Uplink DTX and downlink DTX used together can improve the intra-frequency ratio of the system. This kind of improvement, when used in aggressive-frequency-reuse cell planning, especially when used with frequency hopping, can greatly expand the system capacity.
II. Voice Activity Detection
For voice activity detection (VAD), the source must indicate when the transmission is required. When DTX mode is activated, the encoder must detect the signal is voice or noise. Therefore, the VAD is required. VAD can differentiate voice from noise through calculating some signal parameters and threshold values. This kind of differentiation is based on an energy rule: the energy of noise is always lower than that of voice.

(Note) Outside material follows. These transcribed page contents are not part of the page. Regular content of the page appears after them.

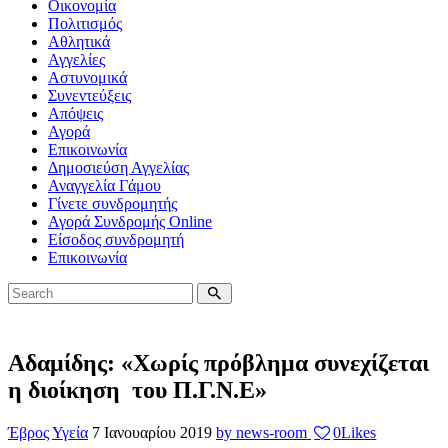
Οικονομία
Πολιτισμός
Αθλητικά
Αγγελίες
Αστυνομικά
Συνεντεύξεις
Απόψεις
Αγορά
Επικοινωνία
Δημοσιεύση Αγγελίας
Αναγγελία Γάμου
Γίνετε συνδρομητής
Αγορά Συνδρομής Online
Είσοδος συνδρομητή
Επικοινωνία
Αδαμίδης: «Χωρίς πρόβλημα συνεχίζεται
η διοίκηση του Π.Γ.Ν.Ε»
Έβρος
Υγεία
7 Ιανουαρίου 2019
by news-room
0
Likes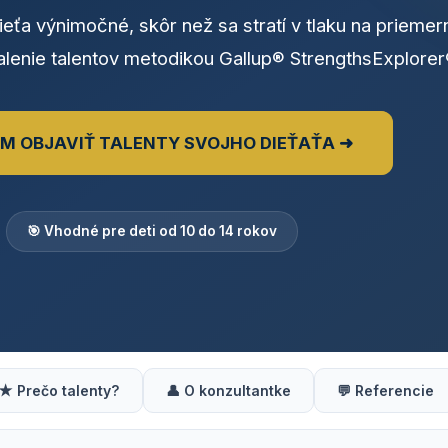
dieťa výnimočné, skôr než sa stratí v tlaku na priemer
alenie talentov metodikou Gallup® StrengthsExplorer
M OBJAVIŤ TALENTY SVOJHO DIEŤAŤA ➜
🎯 Vhodné pre deti od 10 do 14 rokov
★ Prečo talenty?
👤 O konzultantke
💬 Referencie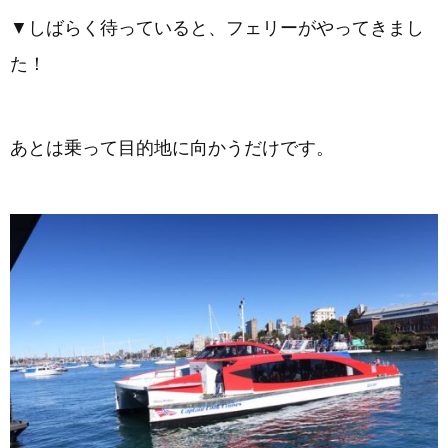
▼しばらく待っていると、フェリーがやってきまし
た！
あとは乗って目的地に向かうだけです。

VAD generates a group of threshold value in every 20 ms to judge whether the next 20ms block is voice or noise. When the background noise is too loud, the noise signal will be regarded as voice signal to transmit.
III. Silence Indicator
The coding procedure of noise is the same as that of voice. After sampling and quantification, a noise block will be produce by encoder in every 20ms. Like voice block, the coded noise block also contains 260 bits, which forms a SID frame. The SID frame will go through channel coding, interleaving, encryption and modulation and finally be sent by eight continuous bursts.

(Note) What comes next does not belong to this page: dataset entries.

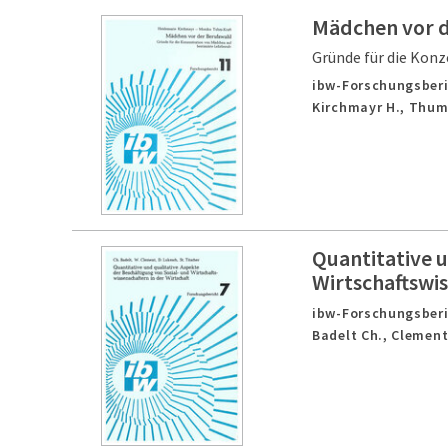
Mädchen vor d
Gründe für die Kon
ibw-Forschungsberi
Kirchmayr H., Thum
Quantitative u
Wirtschaftswis
ibw-Forschungsberi
Badelt Ch., Clement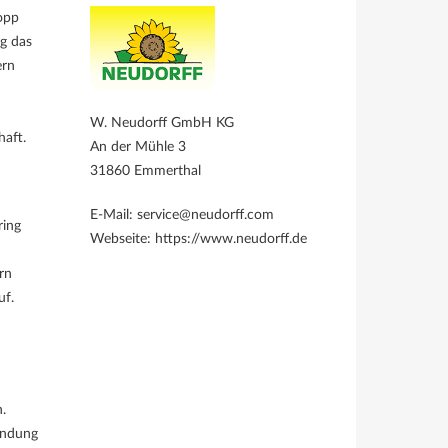
opp
ig das
ern
W. Neudorff GmbH KG
aft.
An der Mühle 3
31860 Emmerthal
E-Mail: service@neudorff.com
ring
Webseite: https://www.neudorff.de
rn
uf.
.
endung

On TCH, a complete SACCH information block has four 26 muliframe cycles (480 ms). In order to differentiate voice frame and SID frame, these eight continuous bursts are arranged at the beginning of the third multiframe. During other time of the 480 ms, no information is transmitted except SACCH timeslot. The SID frame made from the 20 ms noise block is interleaved with the preceding frame and the following frame; the first SID frame is interleaved with the preceding voice frame and the following SID frame.

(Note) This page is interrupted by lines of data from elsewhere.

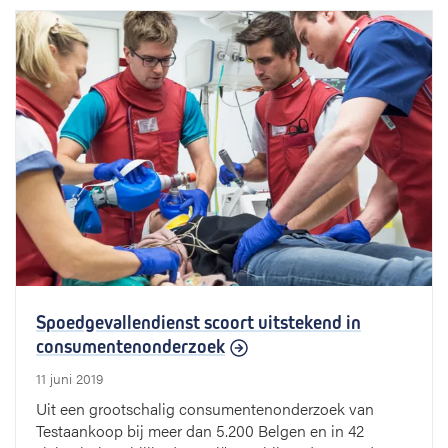
Spoedgevallendienst scoort uitstekend in
consumentenonderzoek
11 juni 2019
Uit een grootschalig consumentenonderzoek van
Testaankoop bij meer dan 5.200 Belgen en in 42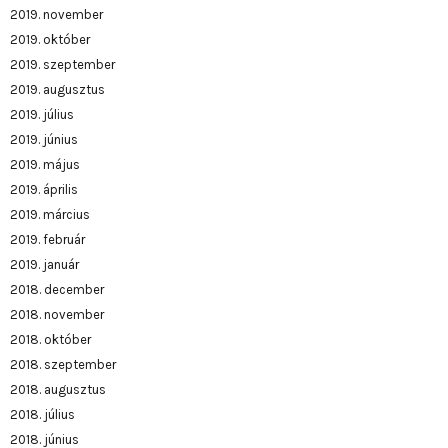
2019. november
2019. október
2019. szeptember
2019. augusztus
2019. július
2019. június
2019. május
2019. április
2019. március
2019. február
2019. január
2018. december
2018. november
2018. október
2018. szeptember
2018. augusztus
2018. július
2018. június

Uplink DTX and downlink DTX are two irrelevant procedures that are activated by system parameters respectively. There are two kinds of measurement in GSM: full measurement and sub measurement.
Global measurement is the average of the level and quality of the 104 timeslots in a measurement cycle (four 26 multiframes); local measurement is the average of level and quality of 12 timeslots, including eight continuous TCH bursts (for TCH/F, 0-103 TDMA frames as a cycle. The frame numbers of these eight bursts are 52, 53, 54, 55, 56, 57, 58, and 59. when no voice or signaling is transmitted, the descriptor of comfort noise they contain is called SID) and four SACCH bursts (0-103 TDMA frames as a cycle, for timeslot 0, the frame numbers of these four bursts are 12, 38, 64, and 90; for timeslot 1, the frame number is that of timeslot 0 plus 13. similarly, the frame numbers that the eight timeslots correspond to can be obtained in this way). In order to achieve uniformity, no matter the uplink DTX or downlink DTX is activated or not, BTS and MS must complete these two kinds of measurement. Each SACCH measurement report of BTS and MS indicates whether DTX is used in last measurement report time. BSC choose one of the two kinds of measurement based on this indication.